(Text passage Opens)

The Millennium Dome owes £19m in unpaid bills and has committed itself to contracts with suppliers that run long past the end of the year, according to a secret accountant's report.

The doomed attraction is also facing legal action by some of the creative Britons it is supposed to be promoting, and could face years of costly legal action to untangle the mess.

The damning investigation into the Dome débâcle, carried out by accountants PricewaterhouseCoopers (PwC), has only been seen by a handful of Dome directors and Cabinet ministers. It prompted a £47m bail-out last week, the appointment of company doctor, David James, as the new Dome chairman, and will call into serious question the position of the Dome's finance director, Neil Spence.

So muddled is the situation with contracts that the David James rescue squad are having to contact suppliers to assess the Dome's obligations. The Dome has about 3,000 individual suppliers.

Nomura, the Japanese bank which is supposed to be buying the project for £105m, has been refused sight of the report, prompting threats by Nomura to pull out of the deal this week. However the Independent on Sunday has seen details of PwC's conclusions, and they make damning reading.

The accountants have found that many contracts with suppliers of catering, cleaning and other services have deals stretching well beyond 31 December. This is despite the fact that the Dome was always due to have a life of just a year.

PwC found that, against normal business practice, there was no standard contract with suppliers, leading to confusion as to the terms on which deals had been struck. Mr James is currently working out how much it will cost to untangle this mess, and the estimate runs into millions of pounds.

The New Millennium Experience Company (NMEC), which runs the Dome, still owes £19m to the companies which designed, built and equipped it. The architects of two of the zones are still owed money, as are builders, artists and photographers. One creative agency, which asked not to be named, said it had written to NMEC threatening legal action.

There is no record of what NMEC owns, either in physical or intellectual property. The accountants have said that unless this is made clear, NMEC could face legal actions from suppliers for many years after the Dome is sold.

The NMEC may have to spend in excess of £10m clearing up both the legal and environmental mess left when the attraction is sold. The accountants were unable to obtain an estimate of these costs.

Guy Hands, the banker leading the Nomura team, is understood to be livid about the situation at NMEC. To be able to take over the Dome on 1 January, Nomura needed to have completed the purchase 10 days ago. A senior source described the situation as "like trying to buy a house without a survey".

Nomura has been told it cannot have the PwC report because it must first go to the National Audit Office. The company has spent £10m already on its bid but has told Lord Falconer, the minister who is in charge of the Dome, that it will pull out in the next few days if it cannot obtain the information it needs to complete the deal.

As it is, Nomura now doubts it can obtain the planning permission for the proposed changes to the attraction in time for it to take over in January. Bizarrely, the Dome only has planning permission lasting a year and Greenwich Council cannot extend it without public consultation, which would take up to three months.

(Text passage Closes)
(Raw data Opens)

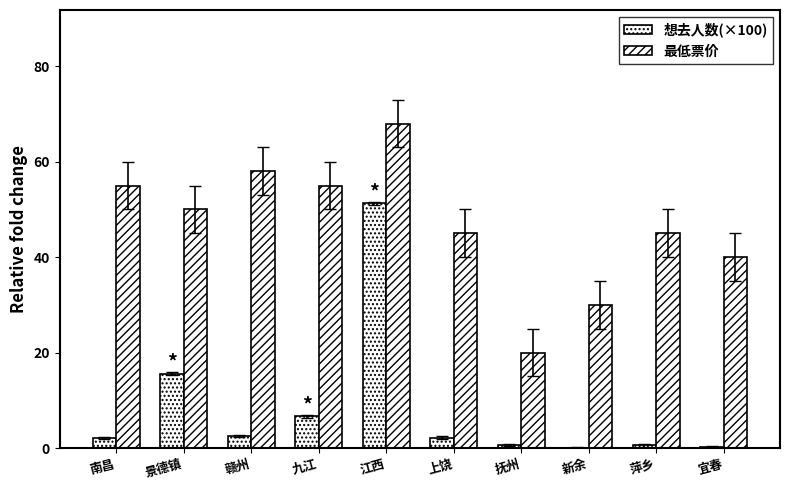

How many series are shown in this chart?

2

(Raw data Closes)

## Exercise requirements
(1) Using the Millennium Dome article above, give again the part that opens with the words containing "The NMEC may" and closes with "of these costs.".
(2) Does each statement agree with the Millennium Dome article? Answer yes or no for each, quoting the article's deciding words. (a) Nomura has been allowed to see the PwC report. (b) The Dome has about 3,000 individual suppliers. (c) Greenwich Council can extend the Dome's planning permission without public consultation.

## Responses
(1)
The NMEC may have to spend in excess of £10m clearing up both the legal and environmental mess left when the attraction is sold. The accountants were unable to obtain an estimate of these costs.

(2)
(a) No: "has been refused sight of the report"
(b) Yes: "The Dome has about 3,000 individual suppliers."
(c) No: "Greenwich Council cannot extend it without public consultation"